Simple. Make a greyscale image, and use the template of the object you want to make a bump map for as a guide. Areas that are high should be dark colored or even black, areas that are low should be light colored or even white. If it's in between, it's grey. For example: For a vein popping out on the forehead, take an existing bump map for the figure, and on the forehead lightly airbrush a thin, dark, branching line. Make sure it fades into the rest of the bump map, or it will look like a plateau, not a vein. That's the whole theory. White = cracks, deep, black = bumps, high

Remember, kids! Napalm is Nature's Toothpaste!


ArmoredGideon posted Sun, 16 December 2001 at 12:15 PM

WOW! Thanx loads for the help V. :)


rodpanther posted Sun, 16 December 2001 at 12:22 PM

Would making a normal texture greyscale then inversing it, like a negative have the same effect as a bumpmap? God Bless rodpanther


ArmoredGideon posted Sun, 16 December 2001 at 1:09 PM

This is what i've been trying but every time I apply it to my Dress figure it doesn't seem to make any difference?????? ??????????


thgeisel posted Sun, 16 December 2001 at 1:13 PM

Try to increase the contrast on your greyscale image.


Ghostofmacbeth posted Sun, 16 December 2001 at 1:16 PM

Hey there Valandar ... I normally have the opposite. White is light and black is dark. Has always been that way for me in Poser. And ArmoredGideon. Normally the more dreastic the change the more it is noticible. Take a black texture map and just put one bright white line across it and see what it does.

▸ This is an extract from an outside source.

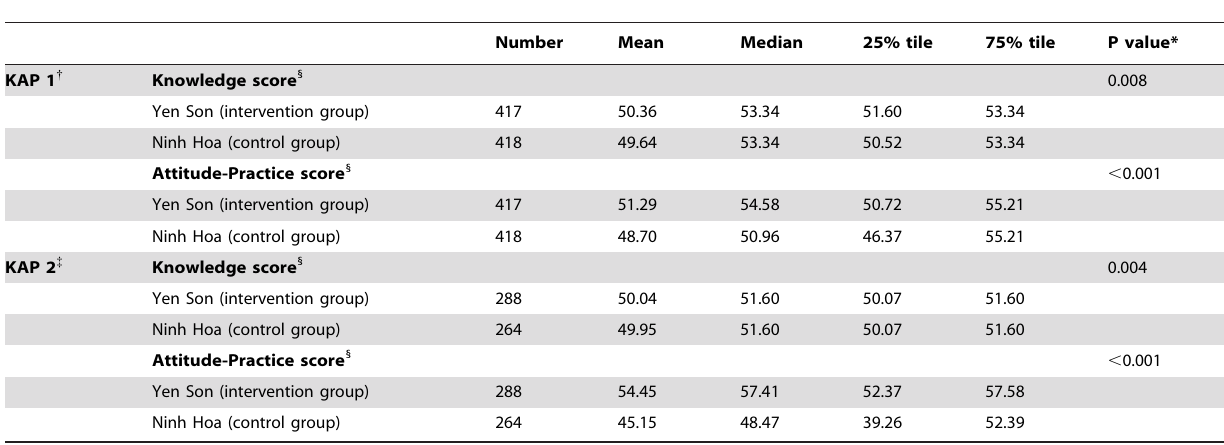
Table 4. Scores of knowledge and attitude-practice relating to avian influenza.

igohigh posted Sun, 16 December 2001 at 3:35 PM

Also sometimes a straight "Inverse" of the greyscale may not put the Light/dark where you actually want it. You can use the Lasso (or wand) to select specific areas and then Invert just 'that' section, or just paint those areas or add highlights. Also mine seem to follow the high=light low=dark path too?


Wizzard posted Sun, 16 December 2001 at 10:23 PM

POser tends to be a tad backwards compaerd to the rest of teh 3d graphics world 8 ) for most programmes teh dark/low light/high is the norm.. but Poser prefers teh opposite. basically the higher the lift you want the lighter the shading... Note: the bump wont make any visible differance until the image is rendered... much like transmaps only showing dots until it's rendered.... then you can mess about with the .bum file and contrast to increase/decrease the lift... Cheers


Ghostofmacbeth posted Sun, 16 December 2001 at 10:53 PM

Actually it makes more sense for bright to be light to me but hey. Glad Poser does it that way. Easier to figure for me.



Nance posted Sun, 16 December 2001 at 11:09 PM

Yup, Brighter=Higher (P4 Manual p#247 & just confirmed with test.)